SKIP HOLLANDSWORTH: I remember we stopped on the side of the road when we got close to Wichita Falls and stared at some working oil wells. They made this groaning noise. I thought, “Where in the name of god are we?”
LSLL: What was growing up in Wichita Falls like? How did that inform your writing?
SH: I’ve always said that the reason I went into writing was because Wichita Falls was so full of characters. The city is hot, the landscape barren. The only way to beat such an environment is through the force of personality. And so, every day, I was mesmerized by the people I came across. On top of that, Wichita Falls was home to one of the state lunatic asylums. I used to go out there in high school and volunteer. I got to meet people who had crossed the line into an invisible, baffling world. For a would-be writer, the place was a dream.

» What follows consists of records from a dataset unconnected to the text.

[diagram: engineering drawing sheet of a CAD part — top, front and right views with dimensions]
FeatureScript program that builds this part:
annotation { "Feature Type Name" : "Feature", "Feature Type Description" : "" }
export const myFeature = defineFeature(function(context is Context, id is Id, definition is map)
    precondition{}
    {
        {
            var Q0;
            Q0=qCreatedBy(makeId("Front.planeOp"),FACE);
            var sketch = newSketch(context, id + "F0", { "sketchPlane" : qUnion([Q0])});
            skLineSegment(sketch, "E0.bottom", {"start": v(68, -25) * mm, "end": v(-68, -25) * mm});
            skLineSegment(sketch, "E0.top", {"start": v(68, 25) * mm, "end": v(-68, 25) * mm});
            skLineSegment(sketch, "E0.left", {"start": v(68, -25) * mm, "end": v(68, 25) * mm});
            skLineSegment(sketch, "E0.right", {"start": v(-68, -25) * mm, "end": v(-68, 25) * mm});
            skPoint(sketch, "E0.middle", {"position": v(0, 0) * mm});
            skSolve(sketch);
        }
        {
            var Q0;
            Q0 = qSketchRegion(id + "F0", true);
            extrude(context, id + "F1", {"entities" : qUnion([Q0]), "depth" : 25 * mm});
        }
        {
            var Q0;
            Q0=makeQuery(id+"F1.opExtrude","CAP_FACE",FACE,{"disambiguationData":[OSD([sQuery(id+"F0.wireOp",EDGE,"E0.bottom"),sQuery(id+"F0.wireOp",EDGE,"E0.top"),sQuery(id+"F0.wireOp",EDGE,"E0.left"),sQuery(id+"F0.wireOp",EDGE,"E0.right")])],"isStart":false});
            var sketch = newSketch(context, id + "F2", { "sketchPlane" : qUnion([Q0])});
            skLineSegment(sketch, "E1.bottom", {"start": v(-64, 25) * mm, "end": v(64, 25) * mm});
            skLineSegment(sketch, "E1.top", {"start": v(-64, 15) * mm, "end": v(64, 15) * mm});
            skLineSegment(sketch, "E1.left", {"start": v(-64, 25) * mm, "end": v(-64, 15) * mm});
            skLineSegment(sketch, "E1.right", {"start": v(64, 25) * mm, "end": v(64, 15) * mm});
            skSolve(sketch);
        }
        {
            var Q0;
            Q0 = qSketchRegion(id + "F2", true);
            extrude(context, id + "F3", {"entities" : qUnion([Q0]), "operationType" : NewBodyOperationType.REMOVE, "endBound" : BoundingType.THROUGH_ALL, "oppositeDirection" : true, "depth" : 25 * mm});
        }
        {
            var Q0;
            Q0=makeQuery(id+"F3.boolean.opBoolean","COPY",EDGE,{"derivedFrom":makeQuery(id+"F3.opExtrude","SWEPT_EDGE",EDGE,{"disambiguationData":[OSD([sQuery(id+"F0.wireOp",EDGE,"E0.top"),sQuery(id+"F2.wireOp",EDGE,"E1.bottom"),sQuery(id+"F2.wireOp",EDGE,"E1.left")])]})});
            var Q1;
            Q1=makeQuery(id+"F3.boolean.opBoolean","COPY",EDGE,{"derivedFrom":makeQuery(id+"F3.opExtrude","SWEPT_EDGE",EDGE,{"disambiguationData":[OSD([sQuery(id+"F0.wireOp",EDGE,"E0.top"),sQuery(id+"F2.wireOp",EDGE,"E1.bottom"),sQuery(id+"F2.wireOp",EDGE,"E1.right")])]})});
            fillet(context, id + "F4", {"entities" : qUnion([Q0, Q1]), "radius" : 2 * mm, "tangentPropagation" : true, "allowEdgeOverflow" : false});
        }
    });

LSLL: Your father, uncles, and grandfather all went to seminary, and it sounds like there was a family assumption that you would become a Presbyterian minister—which you did not. Was it difficult charting your own path, starting out as a young man?
SH: Everyone assumed I was going to be a minister because I loved to get in the pulpit of my father’s church when the sanctuary was empty and give pretend sermons. But it soon became clear to everyone that I was, as one of my relatives put it, headed off to do the Lord’s secular work. My sermons were not exactly theological. I spent most of them joyfully talking about the kinds of sins people committed.
LSLL: You attended Texas Christian University—which has produced some of Texas’s best writers. At what point did you know you wanted to write?
SH: I wanted to be the next Larry McMurtry, who happened to grow up in Archer City, twenty-five miles from Wichita Falls. So, in college, I sat down to write a McMurtrian novel about a small town in Texas. I wrote for three hours before I gave up in despair. Then a guy who lived in my dorm asked me to work for the school newspaper, the TCU Skiff. And just like that, I had found my calling: non-fiction.
LSLL: You worked for the Dallas Times-Herald at a time when the newspaper wars in Big D were at their highest frenzy. What was that like?
SH: Tremendous. The newspapers were spending money like crazy trying to boost circulation. Reporters were being sent all over the country to cover stories. At one point, when I was twenty-three or twenty-four, I had a column in which I was assigned to write about city life in Dallas. I had no idea what I was doing but the bosses were willing to give me a shot. I’m not sure that world will ever come back.
LSLL: By the end of the eighties you were working for Texas Monthly. What made you decide to make the move from newspapers to magazines?
SH: I had worshipped Texas Monthly since I was in college. I devoured the stories I was reading in the ’80s. Every time there was a job opening in the editorial department, regardless what it was, I applied for it. The editor of the magazine at the time, Greg Curtis, would just sigh and shake his head whenever I would write him another letter about how wonderful I was. Finally, in one of his weak moments, he hired me. And then I was so nervous about writing for the magazine that it took close to a year before I got a story completed that was worth publishing.
LSLL: At Texas Monthly you soon became involved with award-winning long-form journalism, and one story led to you co-writing, with Richard Linklater, the movie Bernie, based on one of your articles. Will you describe that experience for our readers?
SH: I like writing true crime stories, and I was drawn to this weird tale in East Texas where an assistant funeral director, Bernie Tiede, had openly admitted to police that he had shot the town’s grande dame four times in the back and then buried her in her own deep freeze. What made it especially weird was that the townspeople had rallied around Bernie, whom they loved, and were begging the DA not to prosecute him. The DA soon filed for a change of venue so the case could be tried in another county because he didn't think he could find twelve people in Bernie’s home town who would vote to convict him. How could you not be drawn to such a story?
LSLL: Your book which just came out this month, The Midnight Assassin, is based on a story not widely known. Will you tell our readers, in your own words, what the book’s about?
SH: In late December 1884, just as Austin, Texas was transforming itself from an Old West town into a Gilded Age city, complete with electric lights and telephones, the body of a servant woman was found in her employer’s back yard. Someone had hacked her to pieces with an axe and a knife. A few months later, another servant woman was found axed to death, and then another, and another, and another. In December 1885, on Christmas Eve, almost exactly one year after the attacks had begun, two prominent white women were axed to death in separate parts of the city. Austin slid into near chaos, as everyone began to realize they were being terrorized by a “Midnight Assassin,” as one reporter called him — a brilliant, brutal killer who, for reasons of his own, wanted to ritualistically slaughter women.
LSLL: You’ve been called one of the great true-crime writers of our era. What is it about those types of stories that speak to you?
SH: I have long asked myself that question, and I have no idea. Perhaps it’s my fascination with watching seemingly normal, decent people get to a point in their lives where they cross a line that they never thought they would cross. There is always a mystery at the heart of every crime story. Why in the world would someone actually do something so vicious and violent? I’ve never lost interest in that mystery.
LSLL: You are surrounded by wonderful writing all day long working as the editor of Texas Monthly. What do you read for fun?
SH: Trashy true crime books, of course.